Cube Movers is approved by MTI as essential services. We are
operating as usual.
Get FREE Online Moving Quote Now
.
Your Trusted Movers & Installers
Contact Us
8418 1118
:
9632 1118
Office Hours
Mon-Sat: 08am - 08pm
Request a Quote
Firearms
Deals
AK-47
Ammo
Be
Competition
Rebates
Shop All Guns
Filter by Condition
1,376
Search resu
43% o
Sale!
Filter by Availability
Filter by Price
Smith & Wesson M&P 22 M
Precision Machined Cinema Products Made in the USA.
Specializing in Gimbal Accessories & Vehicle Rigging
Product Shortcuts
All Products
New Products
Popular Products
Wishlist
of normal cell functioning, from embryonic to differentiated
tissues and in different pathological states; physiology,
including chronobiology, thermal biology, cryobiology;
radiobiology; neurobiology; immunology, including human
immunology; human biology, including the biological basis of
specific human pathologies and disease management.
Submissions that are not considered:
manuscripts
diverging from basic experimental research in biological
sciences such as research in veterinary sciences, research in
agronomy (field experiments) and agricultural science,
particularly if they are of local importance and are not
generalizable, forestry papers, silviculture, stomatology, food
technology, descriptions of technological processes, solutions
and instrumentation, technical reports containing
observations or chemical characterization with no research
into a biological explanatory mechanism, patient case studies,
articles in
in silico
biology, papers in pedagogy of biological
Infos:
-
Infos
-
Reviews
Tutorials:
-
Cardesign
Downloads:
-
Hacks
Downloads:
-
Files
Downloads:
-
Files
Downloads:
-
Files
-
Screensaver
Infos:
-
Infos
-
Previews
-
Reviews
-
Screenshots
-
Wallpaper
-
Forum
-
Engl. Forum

------------------------------

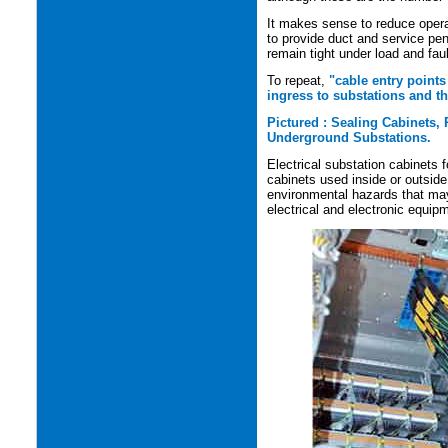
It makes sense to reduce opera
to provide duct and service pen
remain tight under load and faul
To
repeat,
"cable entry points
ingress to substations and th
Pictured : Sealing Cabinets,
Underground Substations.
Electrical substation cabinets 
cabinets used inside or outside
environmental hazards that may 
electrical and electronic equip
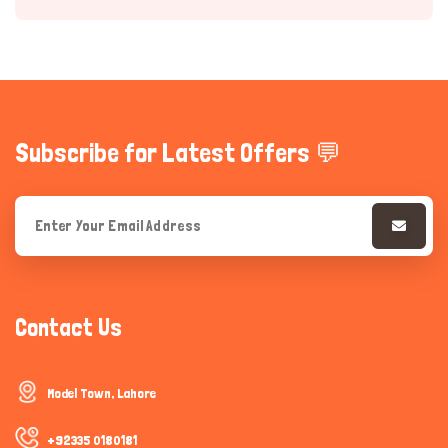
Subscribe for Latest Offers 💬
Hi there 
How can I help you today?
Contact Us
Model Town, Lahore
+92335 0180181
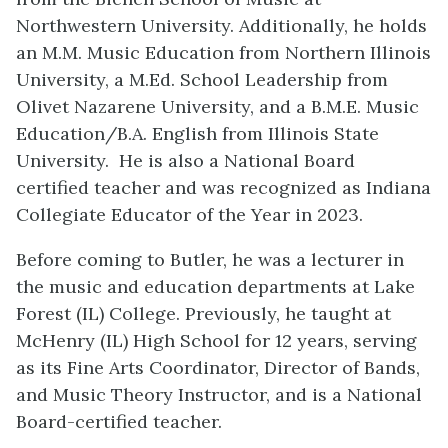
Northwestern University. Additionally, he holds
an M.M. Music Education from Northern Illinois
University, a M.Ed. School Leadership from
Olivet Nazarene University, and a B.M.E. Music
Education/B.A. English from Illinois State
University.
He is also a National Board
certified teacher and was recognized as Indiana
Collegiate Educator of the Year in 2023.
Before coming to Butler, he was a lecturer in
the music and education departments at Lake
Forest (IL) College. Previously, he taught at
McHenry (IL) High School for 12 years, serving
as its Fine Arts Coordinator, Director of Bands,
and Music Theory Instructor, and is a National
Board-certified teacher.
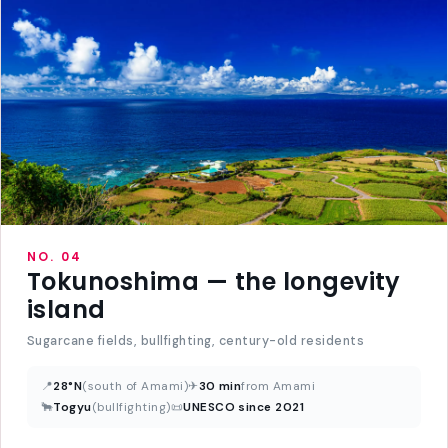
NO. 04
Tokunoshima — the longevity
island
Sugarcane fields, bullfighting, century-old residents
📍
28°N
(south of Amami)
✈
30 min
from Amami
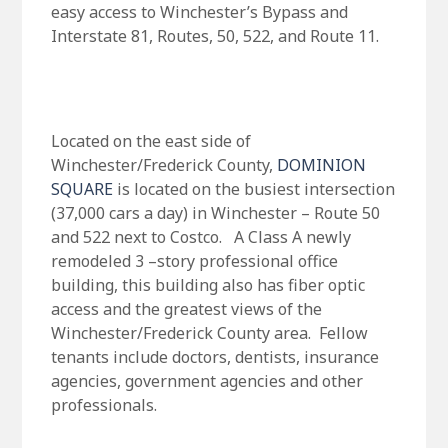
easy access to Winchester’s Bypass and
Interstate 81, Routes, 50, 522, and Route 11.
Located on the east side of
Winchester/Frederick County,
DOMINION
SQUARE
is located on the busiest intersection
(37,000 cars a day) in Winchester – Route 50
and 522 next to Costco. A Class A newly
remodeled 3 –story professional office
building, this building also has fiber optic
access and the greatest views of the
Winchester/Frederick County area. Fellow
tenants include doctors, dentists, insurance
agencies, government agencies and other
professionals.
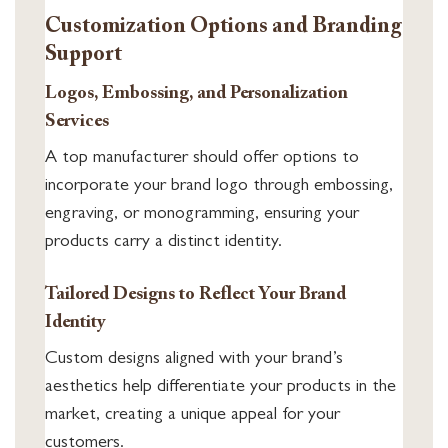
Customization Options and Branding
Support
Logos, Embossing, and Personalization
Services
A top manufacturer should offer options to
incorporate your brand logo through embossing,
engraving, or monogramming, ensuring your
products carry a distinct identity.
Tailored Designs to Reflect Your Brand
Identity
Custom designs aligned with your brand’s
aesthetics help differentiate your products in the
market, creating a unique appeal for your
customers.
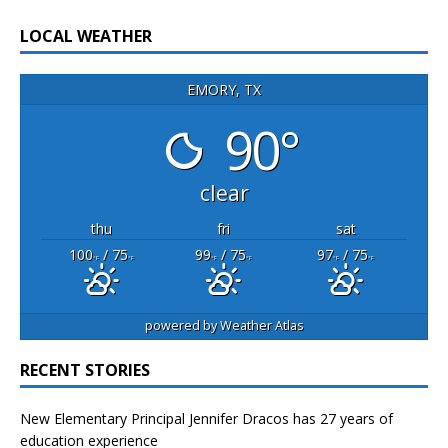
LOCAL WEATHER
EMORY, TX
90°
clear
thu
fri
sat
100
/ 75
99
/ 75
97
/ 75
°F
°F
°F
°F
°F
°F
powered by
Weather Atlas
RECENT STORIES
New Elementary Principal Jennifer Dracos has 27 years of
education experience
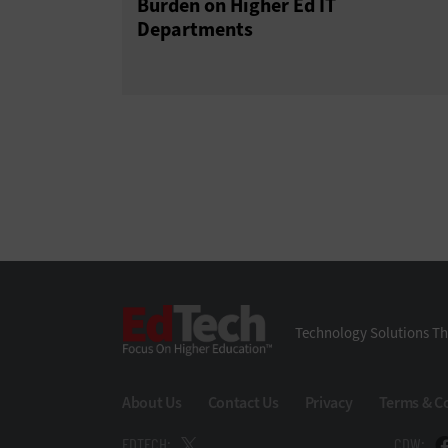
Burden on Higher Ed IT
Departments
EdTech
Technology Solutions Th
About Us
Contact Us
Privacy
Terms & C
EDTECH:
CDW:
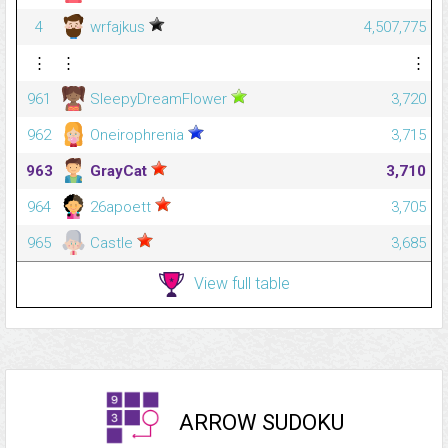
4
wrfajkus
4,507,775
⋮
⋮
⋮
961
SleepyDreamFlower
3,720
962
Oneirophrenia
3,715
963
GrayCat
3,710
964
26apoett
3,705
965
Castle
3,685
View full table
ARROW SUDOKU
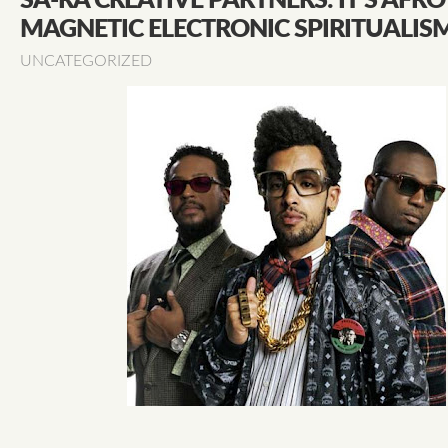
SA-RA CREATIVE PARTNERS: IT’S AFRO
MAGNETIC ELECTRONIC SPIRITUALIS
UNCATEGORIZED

------------------------------

WORK ITEM:
Output exactly the lines of the material above from the one containing "Smith & Wesson M&P 22 M" up to and including the one containing "radiobiology; neurobiology; immunology, including".

SOLUTION FOR THIS PROBLEM:
Smith & Wesson M&P 22 M
Precision Machined Cinema Products Made in the USA.
Specializing in Gimbal Accessories & Vehicle Rigging
Product Shortcuts
All Products
New Products
Popular Products
Wishlist
of normal cell functioning, from embryonic to differentiated
tissues and in different pathological states; physiology,
including chronobiology, thermal biology, cryobiology;
radiobiology; neurobiology; immunology, including human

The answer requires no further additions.